Category Investments

How geopolitical risk impacts forex markets

10 May 2023 Citadel Global
Bianca Botes, Director at Citadel Global

Bianca Botes, Director at Citadel Global

In today’s connected world, people?and businesses?need to?effectively?plan for their?futures?by?considering?their wealth from a?global?perspective.

Major geopolitical tensions and conflicts in the world however impact the financial markets, making financial planning more complex. Bianca Botes, Director at foreign exchange and treasury experts Citadel Global, explains how geopolitical factors can affect foreign exchange (forex) trading specifically.


By definition, the forex market is a market where different currencies are bought and sold. The biggest and most highly traded currency is the United States (US) dollar; however, the US is currently embroiled in escalating tensions with economic rival China. Tensions are also fuelled by the on-going Russia-Ukraine war, as well as US warnings to China of serious consequences if it provides arms to Russia. China in turn is also experiencing tension with Taiwan, Hong Kong, the Philippines, and South Korea.

Each time regional tensions flare, it causes more currency fluctuations that ripple through the global currency landscape. While South Africa’s government maintains its impartial stance on the Russia-Ukraine war; the West is now considering South Africa to be too friendly with Russia which is weighing on the rand. This was escalated by government’s apprehension to arrest President Vladimir Putin should he arrive in South Africa in accordance with the International Criminal Court’s arrest warrant.

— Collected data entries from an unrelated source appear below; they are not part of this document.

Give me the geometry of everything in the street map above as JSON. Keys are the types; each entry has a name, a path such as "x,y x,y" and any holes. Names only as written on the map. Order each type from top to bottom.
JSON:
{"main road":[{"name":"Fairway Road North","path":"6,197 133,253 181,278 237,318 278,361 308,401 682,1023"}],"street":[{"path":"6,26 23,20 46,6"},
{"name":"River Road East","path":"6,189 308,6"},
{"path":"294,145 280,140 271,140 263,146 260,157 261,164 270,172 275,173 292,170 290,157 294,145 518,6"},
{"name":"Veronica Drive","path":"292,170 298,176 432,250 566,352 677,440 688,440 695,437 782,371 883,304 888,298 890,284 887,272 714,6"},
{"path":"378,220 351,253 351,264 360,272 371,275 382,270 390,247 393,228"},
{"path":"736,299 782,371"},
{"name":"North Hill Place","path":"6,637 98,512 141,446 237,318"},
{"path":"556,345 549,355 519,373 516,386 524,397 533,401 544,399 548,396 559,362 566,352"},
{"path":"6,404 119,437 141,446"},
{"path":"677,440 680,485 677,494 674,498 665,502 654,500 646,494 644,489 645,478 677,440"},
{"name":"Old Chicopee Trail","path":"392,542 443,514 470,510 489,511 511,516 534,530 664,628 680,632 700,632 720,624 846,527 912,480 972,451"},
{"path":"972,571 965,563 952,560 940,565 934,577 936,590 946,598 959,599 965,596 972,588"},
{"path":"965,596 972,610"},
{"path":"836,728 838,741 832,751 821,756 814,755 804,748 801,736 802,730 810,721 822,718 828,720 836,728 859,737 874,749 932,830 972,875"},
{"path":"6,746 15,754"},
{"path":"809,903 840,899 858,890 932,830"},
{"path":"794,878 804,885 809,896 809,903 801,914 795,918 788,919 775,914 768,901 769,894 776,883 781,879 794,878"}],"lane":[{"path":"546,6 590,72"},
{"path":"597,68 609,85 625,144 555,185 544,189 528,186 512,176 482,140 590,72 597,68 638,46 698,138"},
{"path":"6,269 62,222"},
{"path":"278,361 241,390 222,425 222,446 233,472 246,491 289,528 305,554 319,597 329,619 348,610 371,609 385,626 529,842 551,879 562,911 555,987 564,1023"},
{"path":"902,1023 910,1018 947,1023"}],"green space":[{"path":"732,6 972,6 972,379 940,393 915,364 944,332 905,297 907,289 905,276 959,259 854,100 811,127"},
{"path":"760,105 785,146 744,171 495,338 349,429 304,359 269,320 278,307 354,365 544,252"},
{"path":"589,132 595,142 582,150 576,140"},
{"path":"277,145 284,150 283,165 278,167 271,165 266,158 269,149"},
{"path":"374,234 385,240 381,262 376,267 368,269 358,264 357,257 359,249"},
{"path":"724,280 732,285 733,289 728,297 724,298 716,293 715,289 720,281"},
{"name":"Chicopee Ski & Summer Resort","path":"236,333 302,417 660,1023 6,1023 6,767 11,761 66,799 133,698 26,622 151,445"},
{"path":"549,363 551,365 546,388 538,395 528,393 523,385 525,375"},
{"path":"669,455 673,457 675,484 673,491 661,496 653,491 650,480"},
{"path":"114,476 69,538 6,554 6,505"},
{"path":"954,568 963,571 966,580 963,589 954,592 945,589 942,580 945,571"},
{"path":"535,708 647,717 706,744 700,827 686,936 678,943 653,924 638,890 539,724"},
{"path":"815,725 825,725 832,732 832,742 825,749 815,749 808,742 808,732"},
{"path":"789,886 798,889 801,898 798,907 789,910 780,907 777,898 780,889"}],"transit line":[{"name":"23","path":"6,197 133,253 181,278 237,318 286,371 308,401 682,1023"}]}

The International Monetary Fund (IMF) recently warned that “rising geopolitical tensions among major economies have intensified concerns about global economic and financial fragmentation”. The foreign policy shifts that happen due to geopolitical tensions could have substantial long-term impacts on the cross-border allocation of capital and the direction of capital flows, international payment systems, asset prices, supply chains, financial markets, and trade relations. Volatility in the longer term reduces international risk diversification for adverse domestic and external shocks.


In the financial market context, geopolitical tension leads to uncertainty, and anytime there is increased uncertainty, risk appetite deteriorates and risk assets such as emerging market assets, come under strain. An increase in geopolitical tensions could cause a sudden reversal of cross-border capital flows, with the effect being that emerging market and developing economies experience greater forex upheavals than advanced economies. All these tensions pose volatility risks for emerging markets’ currency markets.


In addition, global political tensions could pose macro-financial stability risks by increasing banks’ funding costs, reducing their profitability, and lowering their provision of credit to the private sector. These impacts are likely to be disproportionately larger for banks with lower capitalisation ratios. One of the side-effects of this situation is that the financial markets have lower liquidity and is therefore less able to trade in forex when it needs to.


In an increasingly globalised world, the interconnectedness of countries has become more and more pronounced, with fallouts in one country or region leading to fallouts in the countries with which they share trade ties and alliances. This ripple effect makes it very hard to navigate the volatile forex environment, placing increased importance on getting professional forex advice and risk management.